Shadowmap: Sonne & Schatten ist eine Karten-App, mit der sich der Verlauf von Sonne und Schatten an bestimmten Orten nachvollziehen lässt. Nach der Auswahl eines Standorts können Nutzer sehen, aus welcher Richtung die Sonne scheint und wie sich Schatten im Tagesverlauf verändern. Das ist besonders hilfreich für Fotografie, Architektur, Immobilienbesichtigungen, Gartenplanung, Wanderungen oder die Auswahl eines sonnigen Sitzplatzes.
Wie genau zeigt Shadowmap den Sonnenstand und die Schatten an?
Die App berechnet Sonnenpositionen und Schatten anhand des gewählten Standorts, des Datums und der Uhrzeit. Je nach Kartenbereich und verfügbaren Höhendaten kann die Darstellung unterschiedlich detailliert ausfallen. Für eine erste Einschätzung ist Shadowmap sehr praktisch, dennoch sollte man die Ergebnisse vor Ort überprüfen, da Gebäude, Bäume, Geländeformen und kurzfristige Wetterbedingungen die tatsächlich wahrgenommene Licht- und Schattenlage beeinflussen können.
Benötigt Shadowmap: Sonne & Schatten eine Internetverbindung oder GPS?
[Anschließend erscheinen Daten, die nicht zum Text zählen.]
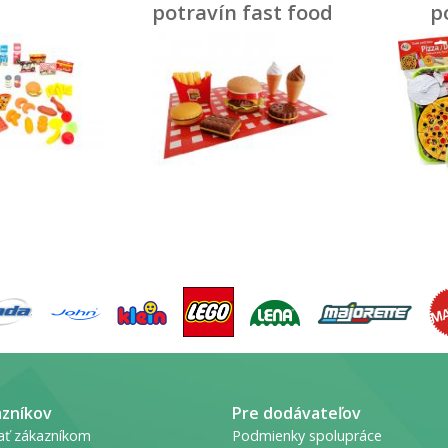
potravín fast food
p
piz
azníkov
Pre dodávateľov
ať zákazníkom
Podmienky spolupráce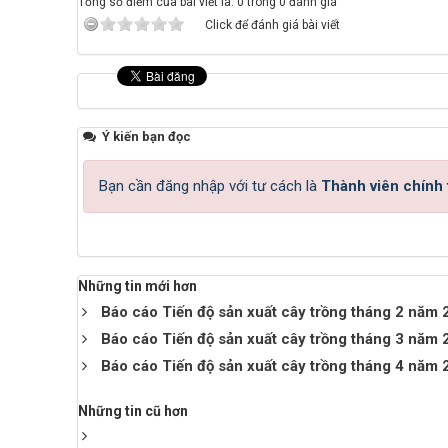
Tổng số điểm của bài viết là: 0 trong 0 đánh giá
Click để đánh giá bài viết
Ý kiến bạn đọc
Bạn cần đăng nhập với tư cách là
Thành viên chính
Những tin mới hơn
Báo cáo Tiến độ sản xuất cây trồng tháng 2 năm
Báo cáo Tiến độ sản xuất cây trồng tháng 3 năm
Báo cáo Tiến độ sản xuất cây trồng tháng 4 năm
Những tin cũ hơn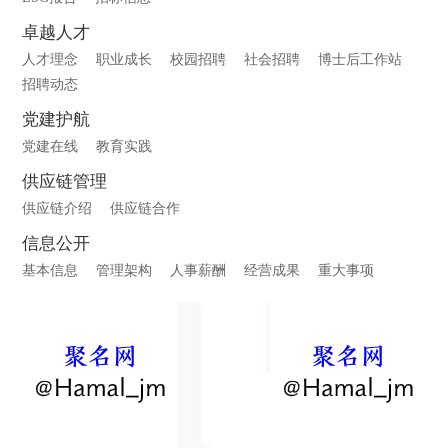
卓越人才
人才理念
职业成长
校园招聘
社会招聘
博士后工作站
招聘动态
党建护航
党建在线
教育实践
供应链管理
供应链介绍
供应链合作
信息公开
基本信息
管理架构
人事薪酬
经营成果
重大事项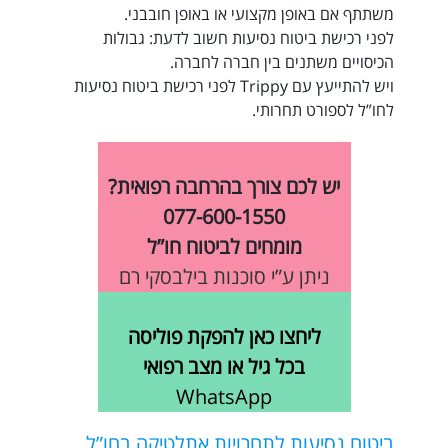
משתתף אם באופן מקצועי או באופן חובבני.
לפני
רכישת ביטוח נסיעות
חשוב לדעת: גבולות
הכיסויים משתנים בין חברה לחברה.
ויש להתייעץ עם Trippy לפני רכישת
ביטוח נסיעות
לחו”ל
לספורט תחרותי.
יש לכם צורך בהרחבה רפואית?
077-600-1550
מומחים לביטוח חו”ל
ניתן ע”י סוכנות בילבסקי רם
ליחצו כאן להפקת פוליסה
בכל גיל או מצב רפואי
WhatsApp
ביטוח נסיעות לתחרויות אתלטיקה בחו”ל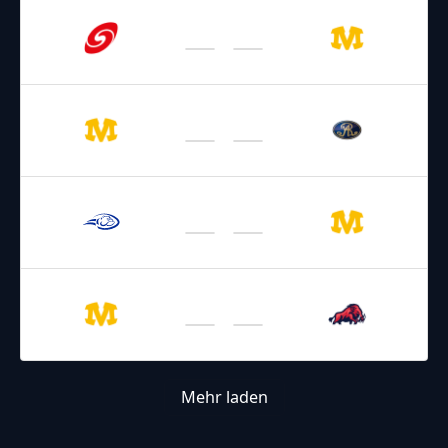
18.07.2026
16:00
GFL 2026
/
Regular Season 2026
Hurricanes
Cowboys
25.07.2026
16:00
GFL 2026
/
Regular Season 2026
Cowboys
Monarchs
01.08.2026
16:00
GFL 2026
/
Regular Season 2026
Wilddogs
Cowboys
15.08.2026
16:00
GFL 2026
/
Regular Season 2026
Cowboys
Razorbacks
Mehr laden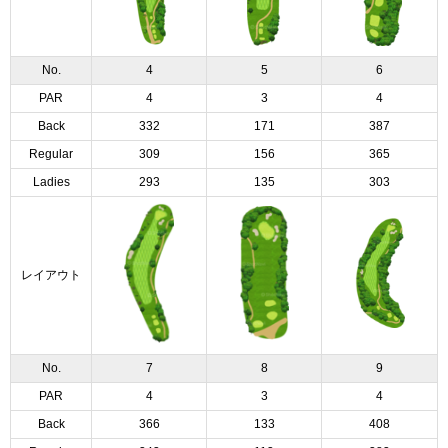
No.
4
5
6
PAR
4
3
4
Back
332
171
387
Regular
309
156
365
Ladies
293
135
303
レイアウト
No.
7
8
9
PAR
4
3
4
Back
366
133
408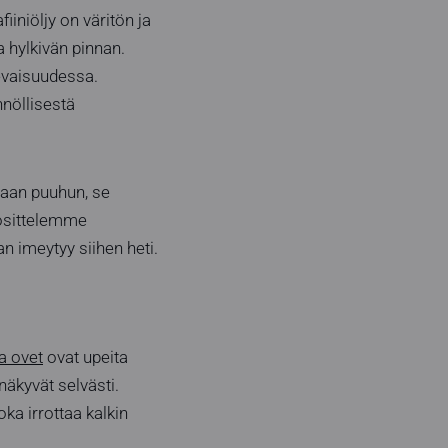
fiiniöljy on väritön ja
a hylkivän pinnan.
evaisuudessa.
nnöllisestä
teaan puuhun, se
uosittelemme
an imeytyy siihen heti.
a ovet
ovat upeita
näkyvät selvästi.
ka irrottaa kalkin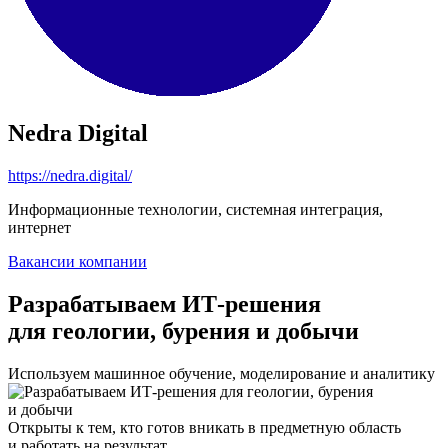
Nedra Digital
https://nedra.digital/
Информационные технологии, системная интеграция,
интернет
Вакансии компании
Разрабатываем ИТ-решения
для геологии, бурения и добычи
Используем машинное обучение, моделирование и аналитику
Открыты к тем, кто готов вникать в предметную область
и работать на результат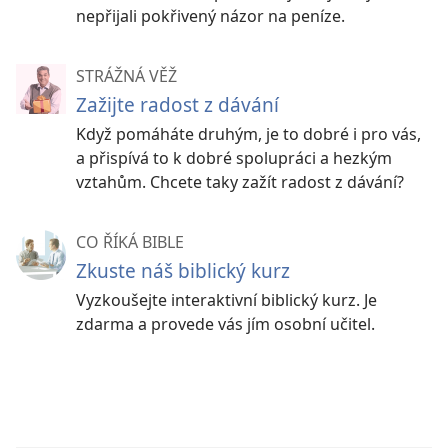
nepřijali pokřivený názor na peníze.
STRÁŽNÁ VĚŽ
Zažijte radost z dávání
Když pomáháte druhým, je to dobré i pro vás,
a přispívá to k dobré spolupráci a hezkým
vztahům. Chcete taky zažít radost z dávání?
CO ŘÍKÁ BIBLE
Zkuste náš biblický kurz
Vyzkoušejte interaktivní biblický kurz. Je
zdarma a provede vás jím osobní učitel.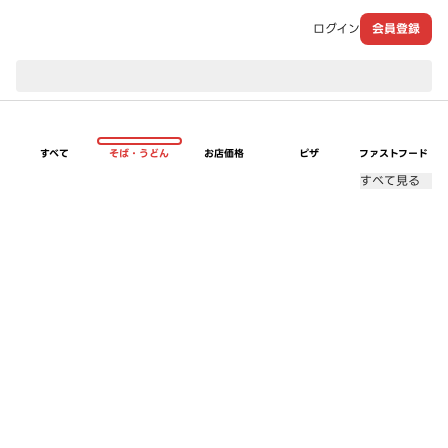
ログイン
会員登録
現在のお届け先：
すべて
そば・うどん
お店価格
ピザ
ファストフード
すべて見る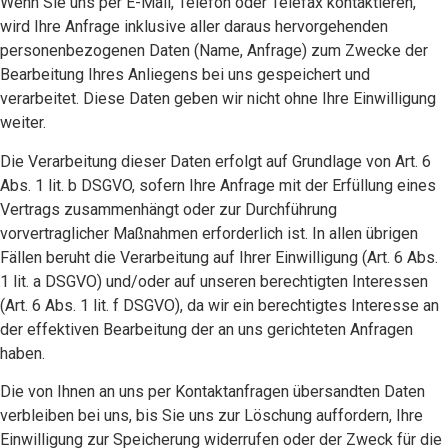
Wenn Sie uns per E-Mail, Telefon oder Telefax kontaktieren,
wird Ihre Anfrage inklusive aller daraus hervorgehenden
personenbezogenen Daten (Name, Anfrage) zum Zwecke der
Bearbeitung Ihres Anliegens bei uns gespeichert und
verarbeitet. Diese Daten geben wir nicht ohne Ihre Einwilligung
weiter.
Die Verarbeitung dieser Daten erfolgt auf Grundlage von Art. 6
Abs. 1 lit. b DSGVO, sofern Ihre Anfrage mit der Erfüllung eines
Vertrags zusammenhängt oder zur Durchführung
vorvertraglicher Maßnahmen erforderlich ist. In allen übrigen
Fällen beruht die Verarbeitung auf Ihrer Einwilligung (Art. 6 Abs.
1 lit. a DSGVO) und/oder auf unseren berechtigten Interessen
(Art. 6 Abs. 1 lit. f DSGVO), da wir ein berechtigtes Interesse an
der effektiven Bearbeitung der an uns gerichteten Anfragen
haben.
Die von Ihnen an uns per Kontaktanfragen übersandten Daten
verbleiben bei uns, bis Sie uns zur Löschung auffordern, Ihre
Einwilligung zur Speicherung widerrufen oder der Zweck für die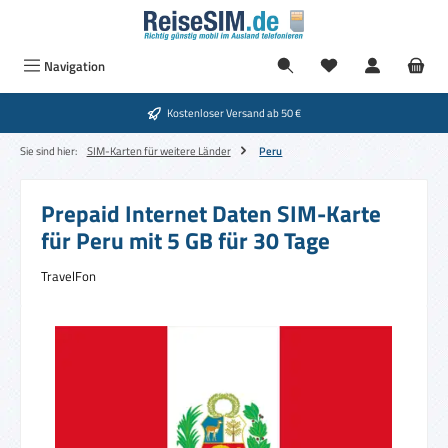
Zum Hauptinhalt springen
Navigation
Kostenloser Versand ab 50 €
Sie sind hier:
SIM-Karten für weitere Länder
Peru
Prepaid Internet Daten SIM-Karte
für Peru mit 5 GB für 30 Tage
TravelFon
Bildergalerie überspringen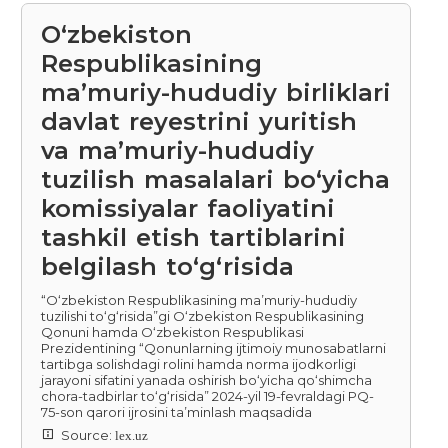
O‘zbekiston
Respublikasining
ma’muriy-hududiy birliklari
davlat reyestrini yuritish
va ma’muriy-hududiy
tuzilish masalalari bo‘yicha
komissiyalar faoliyatini
tashkil etish tartiblarini
belgilash to‘g‘risida
“O‘zbekiston Respublikasining ma’muriy-hududiy
tuzilishi to‘g‘risida”gi O‘zbekiston Respublikasining
Qonuni hamda O‘zbekiston Respublikasi
Prezidentining “Qonunlarning ijtimoiy munosabatlarni
tartibga solishdagi rolini hamda norma ijodkorligi
jarayoni sifatini yanada oshirish bo‘yicha qo‘shimcha
chora-tadbirlar to‘g‘risida” 2024-yil 19-fevraldagi PQ-
75-son qarori ijrosini ta’minlash maqsadida
Source:
lex.uz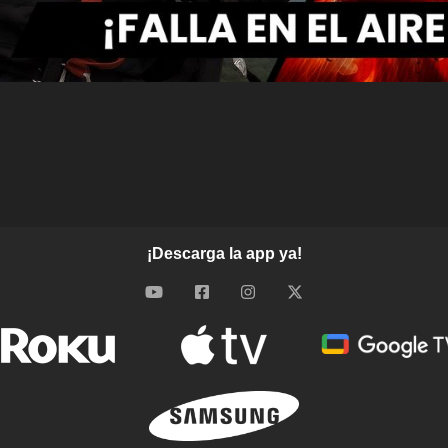
¡Descarga la app ya!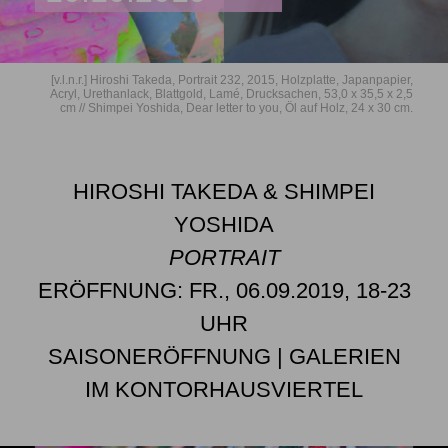
[v.l.n.r.] Hiroshi Takeda, Portrait 232, 2015, Holzplatte, Japanpapier,
Acryl, Urethanlack, Blattgold, Lamé, Drucksachen, 53,0 x 35,5 x 2,5
cm // Shimpei Yoshida, Dear letter to you, Öl auf Holz, 24 x 30 cm.
HIROSHI TAKEDA & SHIMPEI
YOSHIDA
PORTRAIT
ERÖFFNUNG: FR., 06.09.2019, 18-23
UHR
SAISONERÖFFNUNG | GALERIEN
IM KONTORHAUSVIERTEL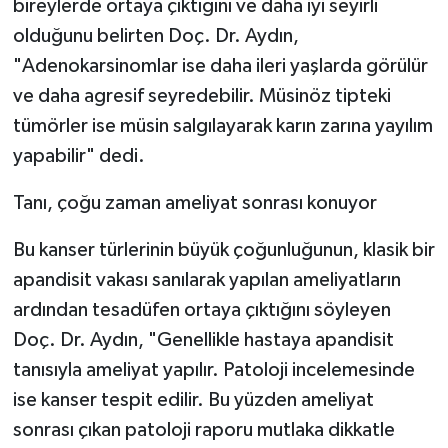
bireylerde ortaya çıktığını ve daha iyi seyirli
olduğunu belirten Doç. Dr. Aydın,
"Adenokarsinomlar ise daha ileri yaşlarda görülür
ve daha agresif seyredebilir. Müsinöz tipteki
tümörler ise müsin salgılayarak karın zarına yayılım
yapabilir" dedi.
Tanı, çoğu zaman ameliyat sonrası konuyor
Bu kanser türlerinin büyük çoğunluğunun, klasik bir
apandisit vakası sanılarak yapılan ameliyatların
ardından tesadüfen ortaya çıktığını söyleyen
Doç. Dr. Aydın, "Genellikle hastaya apandisit
tanısıyla ameliyat yapılır. Patoloji incelemesinde
ise kanser tespit edilir. Bu yüzden ameliyat
sonrası çıkan patoloji raporu mutlaka dikkatle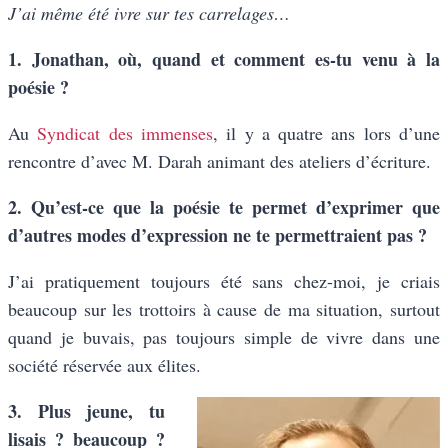
J’ai même été ivre sur tes carrelages…
1. Jonathan, où, quand et comment es-tu venu à la
poésie ?
Au
Syndicat des immenses
, il y a quatre ans lors d’une
rencontre d’avec M. Darah animant des ateliers d’écriture.
2. Qu’est-ce que la poésie te permet d’exprimer que
d’autres modes d’expression ne te permettraient pas ?
J’ai pratiquement toujours été sans chez-moi, je criais
beaucoup sur les trottoirs à cause de ma situation, surtout
quand je buvais, pas toujours simple de vivre dans une
société réservée aux élites.
3. Plus jeune, tu
lisais ? beaucoup ?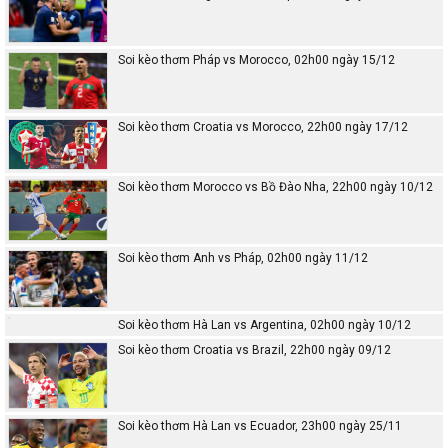
Soi kèo thơm Pháp vs Morocco, 02h00 ngày 15/12
Soi kèo thơm Croatia vs Morocco, 22h00 ngày 17/12
Soi kèo thơm Morocco vs Bồ Đào Nha, 22h00 ngày 10/12
Soi kèo thơm Anh vs Pháp, 02h00 ngày 11/12
Soi kèo thơm Hà Lan vs Argentina, 02h00 ngày 10/12
Soi kèo thơm Croatia vs Brazil, 22h00 ngày 09/12
Soi kèo thơm Hà Lan vs Ecuador, 23h00 ngày 25/11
Für Karteninhalte, Standortsuche und bestimmte Funktionen kann eine Internetverbindung erforderlich sein. Die App kann den aktuellen Standort in der Regel über die Standortdienste des Smartphones bestimmen, sofern der Nutzer die entsprechende Berechtigung erteilt. Wer einen Ort manuell sucht oder eine Adresse eingibt, kann die Anwendung auch ohne dauerhaft aktiviertes GPS verwenden. Die verfügbaren Funktionen können je nach Version und Gerät variieren.
Ist Shadowmap kostenlos oder gibt es kostenpflichtige Funktionen?
Shadowmap kann grundsätzlich kostenlos heruntergeladen werden, allerdings können einzelne Werkzeuge, erweiterte Kartendarstellungen oder zusätzliche Analysefunktionen kostenpflichtig sein. Vor dem Start eines Abonnements oder Kaufs sollten Nutzer die Angaben im jeweiligen App Store sorgfältig prüfen. Wichtig sind insbesondere Preis, Abrechnungszeitraum, Testphase und Kündigungsbedingungen, da diese je nach Plattform, Region und aktueller App-Version unterschiedlich ausfallen können.
Für wen lohnt sich der Download von Shadowmap besonders?
Die App ist vor allem für Menschen interessant, die den Einfluss von Sonnenlicht und Schatten besser einschätzen möchten. Fotografen können geeignete Aufnahmezeiten planen, während Käufer und Mieter die Lichtverhältnisse einer Immobilie zu verschiedenen Uhrzeiten prüfen können. Auch für Gartenbesitzer, Camper, Reisende und Outdoor-Fans ist Shadowmap nützlich. Wer lediglich eine einfache Wetter- oder Sonnenaufgangsanzeige sucht, benötigt möglicherweise nicht alle Funktionen der Anwendung.